• Problem
Show each line from the records below in which the word "none" occurs.

• Provided entries
──────────────────────────────

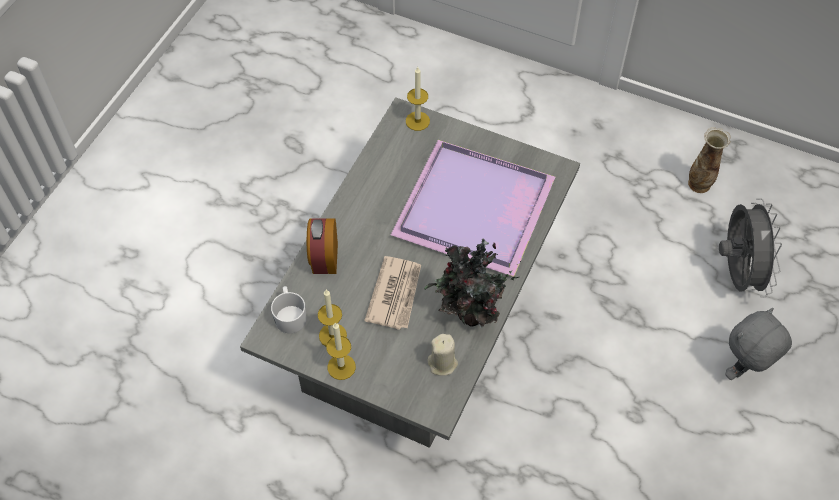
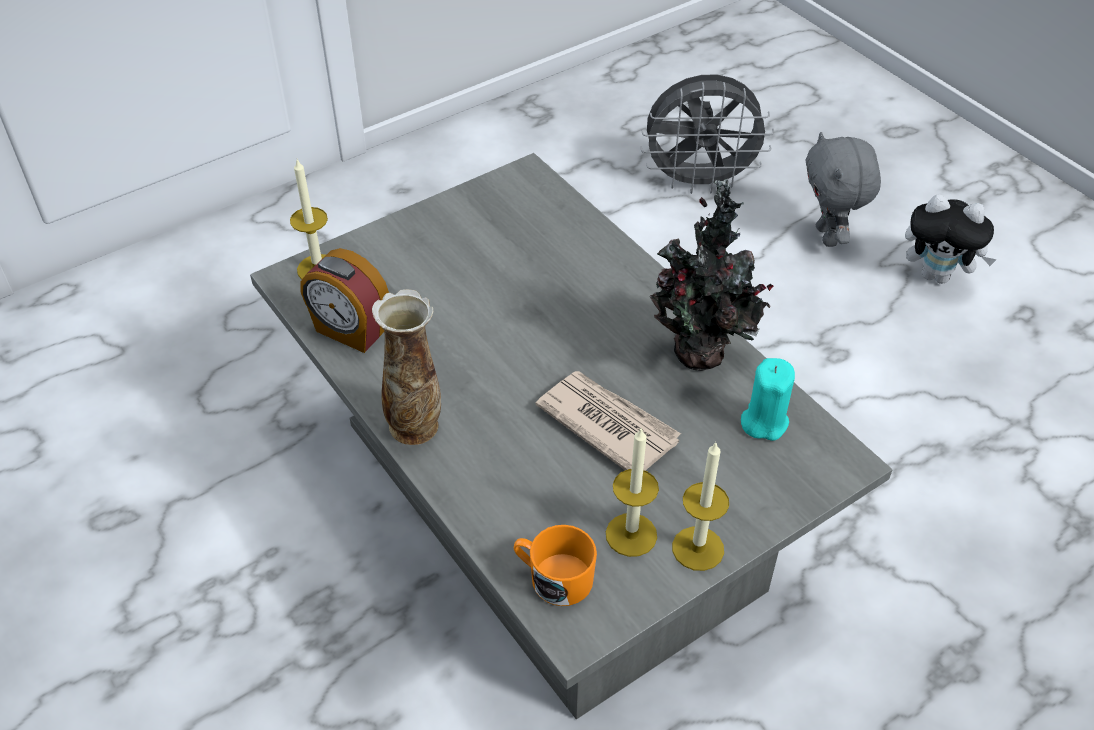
camera: 60 degrees left, 10 degrees down
(290, 315) = (554, 577): white mug -> orange mug
(324, 258) = (476, 484): alarm clock -> alarm clock (350, 331)
(442, 363) = (764, 422): beige candle -> turquoise candle
(475, 211) = (529, 278): purple tray -> none
(699, 184) = (560, 153): vase -> vase (415, 427)
(736, 273) = (699, 182): grey fan -> grey fan turned 150 degrees clockwise
(757, 450) = (937, 275): none -> plush toy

──────────────────────────────

• Response
(475, 211) = (529, 278): purple tray -> none
(757, 450) = (937, 275): none -> plush toy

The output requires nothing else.